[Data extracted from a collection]
◆ ◆ ◆ ◆
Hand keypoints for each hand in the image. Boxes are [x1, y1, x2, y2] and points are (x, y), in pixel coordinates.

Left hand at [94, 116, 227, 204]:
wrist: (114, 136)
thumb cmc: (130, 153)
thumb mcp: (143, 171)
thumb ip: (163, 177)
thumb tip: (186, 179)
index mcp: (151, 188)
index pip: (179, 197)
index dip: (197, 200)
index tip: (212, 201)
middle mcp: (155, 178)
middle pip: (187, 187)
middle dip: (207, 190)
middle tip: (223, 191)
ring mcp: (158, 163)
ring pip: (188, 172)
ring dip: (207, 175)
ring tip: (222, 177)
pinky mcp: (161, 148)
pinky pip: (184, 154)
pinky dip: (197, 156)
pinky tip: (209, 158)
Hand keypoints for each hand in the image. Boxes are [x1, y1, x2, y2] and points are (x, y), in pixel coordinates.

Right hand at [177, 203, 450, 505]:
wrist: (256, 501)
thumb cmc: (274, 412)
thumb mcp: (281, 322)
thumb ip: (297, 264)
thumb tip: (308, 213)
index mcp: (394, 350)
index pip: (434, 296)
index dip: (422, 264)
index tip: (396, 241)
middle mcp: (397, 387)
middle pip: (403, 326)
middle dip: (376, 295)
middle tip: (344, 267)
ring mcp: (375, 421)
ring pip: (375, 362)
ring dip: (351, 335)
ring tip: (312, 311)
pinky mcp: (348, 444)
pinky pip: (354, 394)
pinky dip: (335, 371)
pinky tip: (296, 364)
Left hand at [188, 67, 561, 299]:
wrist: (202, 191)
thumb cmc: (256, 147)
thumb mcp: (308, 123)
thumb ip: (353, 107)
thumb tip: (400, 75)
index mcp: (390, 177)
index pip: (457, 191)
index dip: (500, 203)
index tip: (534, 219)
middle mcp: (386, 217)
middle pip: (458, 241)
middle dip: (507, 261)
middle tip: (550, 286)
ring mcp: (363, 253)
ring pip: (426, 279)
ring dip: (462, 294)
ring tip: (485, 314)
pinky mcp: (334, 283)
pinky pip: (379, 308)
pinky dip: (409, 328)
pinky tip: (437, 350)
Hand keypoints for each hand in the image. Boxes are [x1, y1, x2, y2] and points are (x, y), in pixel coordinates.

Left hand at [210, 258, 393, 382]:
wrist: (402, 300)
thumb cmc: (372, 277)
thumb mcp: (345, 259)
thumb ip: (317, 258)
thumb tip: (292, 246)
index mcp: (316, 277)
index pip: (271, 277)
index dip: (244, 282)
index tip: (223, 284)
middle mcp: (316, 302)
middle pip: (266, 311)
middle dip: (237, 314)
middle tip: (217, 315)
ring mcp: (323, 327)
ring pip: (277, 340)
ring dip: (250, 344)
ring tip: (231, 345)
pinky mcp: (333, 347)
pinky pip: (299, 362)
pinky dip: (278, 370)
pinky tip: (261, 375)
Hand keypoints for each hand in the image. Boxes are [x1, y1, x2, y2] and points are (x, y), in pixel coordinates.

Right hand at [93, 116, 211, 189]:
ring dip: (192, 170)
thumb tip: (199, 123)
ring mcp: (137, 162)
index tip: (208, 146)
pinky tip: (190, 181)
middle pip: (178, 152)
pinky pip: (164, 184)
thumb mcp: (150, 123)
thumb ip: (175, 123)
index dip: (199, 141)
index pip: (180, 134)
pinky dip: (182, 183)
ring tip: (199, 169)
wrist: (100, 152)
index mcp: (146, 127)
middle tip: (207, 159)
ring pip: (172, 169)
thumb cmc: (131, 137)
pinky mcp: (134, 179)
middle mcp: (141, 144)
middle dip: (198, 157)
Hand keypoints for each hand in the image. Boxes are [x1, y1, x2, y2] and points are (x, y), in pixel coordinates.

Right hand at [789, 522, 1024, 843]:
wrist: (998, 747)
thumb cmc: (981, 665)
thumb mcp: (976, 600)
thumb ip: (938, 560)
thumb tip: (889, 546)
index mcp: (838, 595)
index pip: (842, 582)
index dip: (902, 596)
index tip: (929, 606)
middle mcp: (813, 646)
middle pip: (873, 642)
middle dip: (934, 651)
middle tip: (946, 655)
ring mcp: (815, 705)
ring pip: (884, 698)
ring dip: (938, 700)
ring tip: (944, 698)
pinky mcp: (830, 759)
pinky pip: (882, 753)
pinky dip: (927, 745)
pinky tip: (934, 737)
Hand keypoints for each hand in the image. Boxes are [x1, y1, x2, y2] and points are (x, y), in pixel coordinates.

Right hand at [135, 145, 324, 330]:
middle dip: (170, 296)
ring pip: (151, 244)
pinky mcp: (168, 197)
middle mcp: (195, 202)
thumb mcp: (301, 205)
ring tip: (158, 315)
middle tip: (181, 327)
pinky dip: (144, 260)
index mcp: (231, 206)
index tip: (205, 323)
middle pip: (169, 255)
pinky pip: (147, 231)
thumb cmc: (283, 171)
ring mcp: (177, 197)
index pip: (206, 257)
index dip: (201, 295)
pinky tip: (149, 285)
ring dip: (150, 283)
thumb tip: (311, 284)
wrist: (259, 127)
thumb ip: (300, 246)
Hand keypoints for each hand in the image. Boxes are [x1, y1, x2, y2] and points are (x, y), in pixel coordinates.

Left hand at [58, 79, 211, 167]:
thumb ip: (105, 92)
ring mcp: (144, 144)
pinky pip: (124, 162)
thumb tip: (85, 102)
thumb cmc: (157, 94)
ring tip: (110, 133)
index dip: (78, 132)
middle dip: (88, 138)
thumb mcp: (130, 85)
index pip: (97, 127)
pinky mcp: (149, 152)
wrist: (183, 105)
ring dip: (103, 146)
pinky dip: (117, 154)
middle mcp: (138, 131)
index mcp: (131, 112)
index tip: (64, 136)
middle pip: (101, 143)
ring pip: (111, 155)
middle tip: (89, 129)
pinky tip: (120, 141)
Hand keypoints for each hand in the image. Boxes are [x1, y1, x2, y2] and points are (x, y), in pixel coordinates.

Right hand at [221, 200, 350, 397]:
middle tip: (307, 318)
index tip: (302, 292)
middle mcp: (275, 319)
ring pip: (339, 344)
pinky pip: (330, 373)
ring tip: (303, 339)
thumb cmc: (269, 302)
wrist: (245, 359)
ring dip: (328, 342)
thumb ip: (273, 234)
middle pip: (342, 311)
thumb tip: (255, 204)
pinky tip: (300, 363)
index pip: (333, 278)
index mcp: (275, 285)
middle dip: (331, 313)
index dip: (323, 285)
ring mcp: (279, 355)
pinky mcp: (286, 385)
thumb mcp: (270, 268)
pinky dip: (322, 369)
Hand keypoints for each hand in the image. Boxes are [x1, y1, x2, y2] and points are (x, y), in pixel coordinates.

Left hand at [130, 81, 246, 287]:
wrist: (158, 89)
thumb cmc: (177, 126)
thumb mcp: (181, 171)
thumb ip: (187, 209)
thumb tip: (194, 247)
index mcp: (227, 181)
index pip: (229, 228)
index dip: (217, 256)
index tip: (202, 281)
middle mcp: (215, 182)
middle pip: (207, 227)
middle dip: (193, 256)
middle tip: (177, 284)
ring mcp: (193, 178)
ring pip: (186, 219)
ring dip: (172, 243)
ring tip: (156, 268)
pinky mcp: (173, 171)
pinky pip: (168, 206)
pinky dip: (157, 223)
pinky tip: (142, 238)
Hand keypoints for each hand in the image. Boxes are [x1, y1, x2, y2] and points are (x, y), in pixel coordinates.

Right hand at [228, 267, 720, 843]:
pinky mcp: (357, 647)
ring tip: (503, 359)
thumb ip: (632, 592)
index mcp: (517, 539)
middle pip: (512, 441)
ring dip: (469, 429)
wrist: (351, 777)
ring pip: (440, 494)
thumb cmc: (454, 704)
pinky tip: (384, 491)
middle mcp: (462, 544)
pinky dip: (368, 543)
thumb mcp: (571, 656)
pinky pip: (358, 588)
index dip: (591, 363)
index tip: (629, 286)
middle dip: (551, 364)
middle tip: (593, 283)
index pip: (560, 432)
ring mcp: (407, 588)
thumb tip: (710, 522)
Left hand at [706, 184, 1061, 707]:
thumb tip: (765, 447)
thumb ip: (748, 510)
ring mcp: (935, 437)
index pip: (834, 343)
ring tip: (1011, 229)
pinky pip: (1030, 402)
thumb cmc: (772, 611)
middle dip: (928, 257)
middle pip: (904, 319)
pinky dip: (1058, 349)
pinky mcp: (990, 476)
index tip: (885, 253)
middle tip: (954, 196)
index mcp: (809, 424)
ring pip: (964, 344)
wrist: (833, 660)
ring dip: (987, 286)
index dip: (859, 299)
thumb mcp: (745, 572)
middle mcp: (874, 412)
◆ ◆ ◆ ◆
> _What you are asked to do_
Set the entries down again exactly, beginning with their first line and ending with the line that contains "thumb ip: (163, 177)"; omit all other lines.

> _Output for this task_
Hand keypoints for each hand in the image. Boxes are [x1, y1, x2, y2] and points are (x, y), in pixel coordinates.

Left hand at [94, 116, 227, 204]:
wrist: (114, 136)
thumb cmc: (130, 153)
thumb mcp: (143, 171)
thumb ip: (163, 177)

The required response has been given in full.